EXERCISE AIM> Write out all of the entries below word for word.

#### DATASET

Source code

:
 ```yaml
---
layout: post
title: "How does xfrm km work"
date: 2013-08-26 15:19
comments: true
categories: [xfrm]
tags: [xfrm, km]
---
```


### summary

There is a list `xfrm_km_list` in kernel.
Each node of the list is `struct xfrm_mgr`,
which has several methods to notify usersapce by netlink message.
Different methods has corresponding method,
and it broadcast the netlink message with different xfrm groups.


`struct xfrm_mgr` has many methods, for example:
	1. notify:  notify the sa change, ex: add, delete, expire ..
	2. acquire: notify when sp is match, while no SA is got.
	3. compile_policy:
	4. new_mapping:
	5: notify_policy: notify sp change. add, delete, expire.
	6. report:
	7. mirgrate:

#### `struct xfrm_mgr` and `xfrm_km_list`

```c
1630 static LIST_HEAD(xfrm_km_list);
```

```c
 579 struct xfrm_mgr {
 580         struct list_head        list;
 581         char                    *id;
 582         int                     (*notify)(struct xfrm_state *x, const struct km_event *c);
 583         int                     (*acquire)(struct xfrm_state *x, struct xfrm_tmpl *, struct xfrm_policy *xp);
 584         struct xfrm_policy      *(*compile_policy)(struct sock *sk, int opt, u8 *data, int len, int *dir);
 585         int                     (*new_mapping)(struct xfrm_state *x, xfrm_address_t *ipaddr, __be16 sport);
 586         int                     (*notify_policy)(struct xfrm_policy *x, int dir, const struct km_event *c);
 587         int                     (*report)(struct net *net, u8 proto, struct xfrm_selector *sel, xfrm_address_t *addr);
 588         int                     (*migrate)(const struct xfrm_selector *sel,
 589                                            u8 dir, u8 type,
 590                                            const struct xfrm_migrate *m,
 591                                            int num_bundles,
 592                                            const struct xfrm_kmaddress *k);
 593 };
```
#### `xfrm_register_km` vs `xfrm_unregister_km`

########

ANSWER SECTION>
Source code

:
 ```yaml
---
layout: post
title: "How does xfrm km work"
date: 2013-08-26 15:19
comments: true
categories: [xfrm]
tags: [xfrm, km]
---
```


### summary

There is a list `xfrm_km_list` in kernel.
Each node of the list is `struct xfrm_mgr`,
which has several methods to notify usersapce by netlink message.
Different methods has corresponding method,
and it broadcast the netlink message with different xfrm groups.


`struct xfrm_mgr` has many methods, for example:
	1. notify:  notify the sa change, ex: add, delete, expire ..
	2. acquire: notify when sp is match, while no SA is got.
	3. compile_policy:
	4. new_mapping:
	5: notify_policy: notify sp change. add, delete, expire.
	6. report:
	7. mirgrate:

#### `struct xfrm_mgr` and `xfrm_km_list`

```c
1630 static LIST_HEAD(xfrm_km_list);
```

```c
 579 struct xfrm_mgr {
 580         struct list_head        list;
 581         char                    *id;
 582         int                     (*notify)(struct xfrm_state *x, const struct km_event *c);
 583         int                     (*acquire)(struct xfrm_state *x, struct xfrm_tmpl *, struct xfrm_policy *xp);
 584         struct xfrm_policy      *(*compile_policy)(struct sock *sk, int opt, u8 *data, int len, int *dir);
 585         int                     (*new_mapping)(struct xfrm_state *x, xfrm_address_t *ipaddr, __be16 sport);
 586         int                     (*notify_policy)(struct xfrm_policy *x, int dir, const struct km_event *c);
 587         int                     (*report)(struct net *net, u8 proto, struct xfrm_selector *sel, xfrm_address_t *addr);
 588         int                     (*migrate)(const struct xfrm_selector *sel,
 589                                            u8 dir, u8 type,
 590                                            const struct xfrm_migrate *m,
 591                                            int num_bundles,
 592                                            const struct xfrm_kmaddress *k);
 593 };
```
#### `xfrm_register_km` vs `xfrm_unregister_km`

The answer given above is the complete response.